We will get 4.38% for 6 months, and ~6.06% for 3 months taking in account the penalty. Over 11 months, that’s equivalent to an annual rate of ~4.04%. Now, if you live in a state with 9% state income tax, your equivalent yield gets bumped up to ~4.44% depending on if you fully itemize your state income taxes.
This is a pretty competitive yield for an 11-month term on guaranteed cash, as long as you are okay with the lack of liquidity. In addition, you can always decide to hold it longer than 11 months if inflation continues to climb and the Fed is unwilling to raise interest rates due to economic recession. This could make your Series I bonds yield significantly more than similar bank CDs. If you hold for 5 years, then you don’t have to pay the 3-month interest penalty either.
Update: Also, if you hold it for 15 months (14 with buying early), you would get 4.28% for 6 months, 6.06% for 6 months, and then 0% (penalty) for 2 months. This would average out to about ~4.43% APY over that slightly longer period.
Very little downside with a good potential upside… just how I like it!

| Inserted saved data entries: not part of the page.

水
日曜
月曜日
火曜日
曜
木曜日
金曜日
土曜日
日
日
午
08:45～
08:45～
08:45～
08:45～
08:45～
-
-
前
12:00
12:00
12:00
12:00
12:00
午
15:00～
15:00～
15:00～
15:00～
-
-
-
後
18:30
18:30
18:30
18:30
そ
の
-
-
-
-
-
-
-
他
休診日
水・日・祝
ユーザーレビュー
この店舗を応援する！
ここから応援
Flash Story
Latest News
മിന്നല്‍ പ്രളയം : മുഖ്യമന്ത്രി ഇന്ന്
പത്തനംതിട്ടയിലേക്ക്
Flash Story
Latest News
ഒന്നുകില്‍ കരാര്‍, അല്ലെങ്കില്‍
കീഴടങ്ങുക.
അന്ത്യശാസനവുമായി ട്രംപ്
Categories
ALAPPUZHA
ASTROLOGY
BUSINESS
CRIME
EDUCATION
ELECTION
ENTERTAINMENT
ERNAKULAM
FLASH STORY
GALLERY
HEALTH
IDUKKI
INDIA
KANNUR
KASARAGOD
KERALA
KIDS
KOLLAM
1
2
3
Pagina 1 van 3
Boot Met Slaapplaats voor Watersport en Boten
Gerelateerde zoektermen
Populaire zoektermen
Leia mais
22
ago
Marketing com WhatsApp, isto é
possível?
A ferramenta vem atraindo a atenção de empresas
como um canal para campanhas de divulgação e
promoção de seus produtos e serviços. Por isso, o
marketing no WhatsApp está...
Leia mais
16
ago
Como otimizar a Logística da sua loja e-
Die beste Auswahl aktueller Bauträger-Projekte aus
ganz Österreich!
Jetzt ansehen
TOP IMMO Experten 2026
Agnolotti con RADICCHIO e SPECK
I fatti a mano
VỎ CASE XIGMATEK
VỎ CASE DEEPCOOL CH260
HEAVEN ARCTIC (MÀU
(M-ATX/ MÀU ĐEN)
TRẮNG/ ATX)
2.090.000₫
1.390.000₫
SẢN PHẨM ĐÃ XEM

I’m definitely buying some, I just have to figure out how much cash I am willing to lock up for 11 months.
The Catch
First of all, I just tried and unfortunately the TreasuryDirect website no longer allows purchases over $5,000. The official (and now enforced) purchase limit is $5,000 of paper I-bonds and $5,000 of online I-bonds per Social Security Number, per year. For a couple, that’s $20,000 total per year.
Second, you need to be quick and buy before the end of April to lock in these rates. I have a feeling in May the fixed rate will drop significantly. So if you haven’t already, open your account at TreasuryDirect soon. Their security has increased, I couldn’t even link up a new bank account online without mailing in paperwork. For paper bonds you should be able to buy these at any bank (not sure about credit unions).